Emotional connections, a place to meet

People like to be autonomous, but also need emotional connections. Even the most independent depend to a large extent on others, and most societies are organized. For example, most people rely on doctors to cure the diseases and mechanics to repair their cars.

People do not even know how to spend time learning and think that the authorities will put resources and tools within reach to solve their problems. However, the pact is somewhat different in the emotional context.

This is because people pay others with the same material they receive. It must be so. Otherwise the connection is broken or does not happen at all. The most amazing part is also that people play the game of reciprocity quite well from a young age.

For example, a big brother and a little brother watching TV. The little one is not old enough to understand what is happening, but is there with his brother and laughs and expresses wonder with him.
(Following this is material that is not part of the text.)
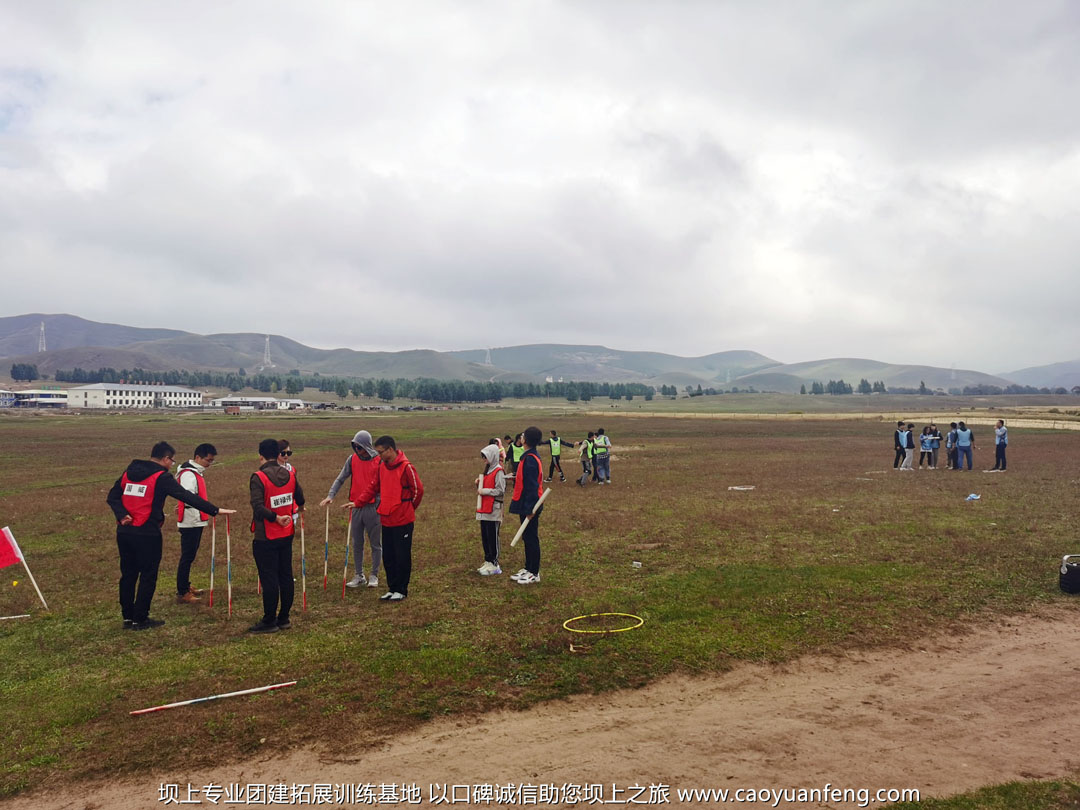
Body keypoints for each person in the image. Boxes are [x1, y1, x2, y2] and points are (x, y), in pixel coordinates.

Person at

Somehow, real and magical, most people are born pre-programmed and wait for the right conditions to get it started. It can be some drawings, a bike ride or a good meal.

Two brothers hugging.

Trust, intimacy, love and relationships

The emotional connection is what gives a practical feeling of empathy. It is the sports field where the ability to put yourself in someone else’s situation pays off. This coincidence of frequencies in the discharge allows people to comfort a loss in a unique and individual way, even under known patterns. In this sports field, the other becomes a specific individual you adapt to, just as they adapt to you.

It is about the space where the most intimate and deepest emotional exchange takes place. That is, the exact place where many couples either reflect on or try to destroy each other. It is far away where emotional connection, contempt, distance, destructive criticism or indifference appear. Outside of this bubble, routine becomes boring and habits become boring instead of creating security. This is because there is a feeling of suffocation and emptiness.

On the other hand, emotional connections are an antidote to hatred and an obstacle to selfishness. They are like the kryptonite that deactivates them. Thus , misunderstandings or anger find room to meet in this context. Even the difference becomes a precious commodity to learn and build on.

However, it is currently a serious shortcoming. For example, many people look for love partners as if they were choosing a movie: They look at the front page and the summary of the action.

Everyone has access to many people on the phone and has the opportunity to “go on human shopping” when they listen to the conversations of relatives or roommates. A meeting can be the beginning of this connection even in this way, but you can also save yourself the hassle of having to maintain it. This is because you know that there are many options in the window.

A person looking at a dating app.

Strategies for generating and nurturing our emotional connections

These ideas that can help you with this:

  • Please be patient. An emotional connection is like a stew, it requires time and patience. On the other hand, impatience is due to high anxiety. The same strategies that help you stay calm often help you be more patient as well.
  • Swap requirements with requests. The freedom to give takes care of the connection and prevents debt or obligation from stopping what is to be floating.
  • Protect the connection during the conflict. You do not have to hurt another to be able to talk about your thoughts. Make suggestions to improve a situation, but do not try to control it.
  • Predict. No one has the power to read other people’s thoughts, but you can rely on your gut to figure out what to do next. For example, if you feel that your partner is having a bad day, you can make them something special for dinner. Just the fact that this connection exists is a reinforcement for the connection itself.

Taking care of precious goods, whether coveted or fragile, is no easy task. Due to their nature, emotional connections follow the same norm. The good news is that you have the power to get to know people instead of choosing from the profiles you like while rejecting the ones you don’t like. Simplification, in this case, is the opposite of enriching.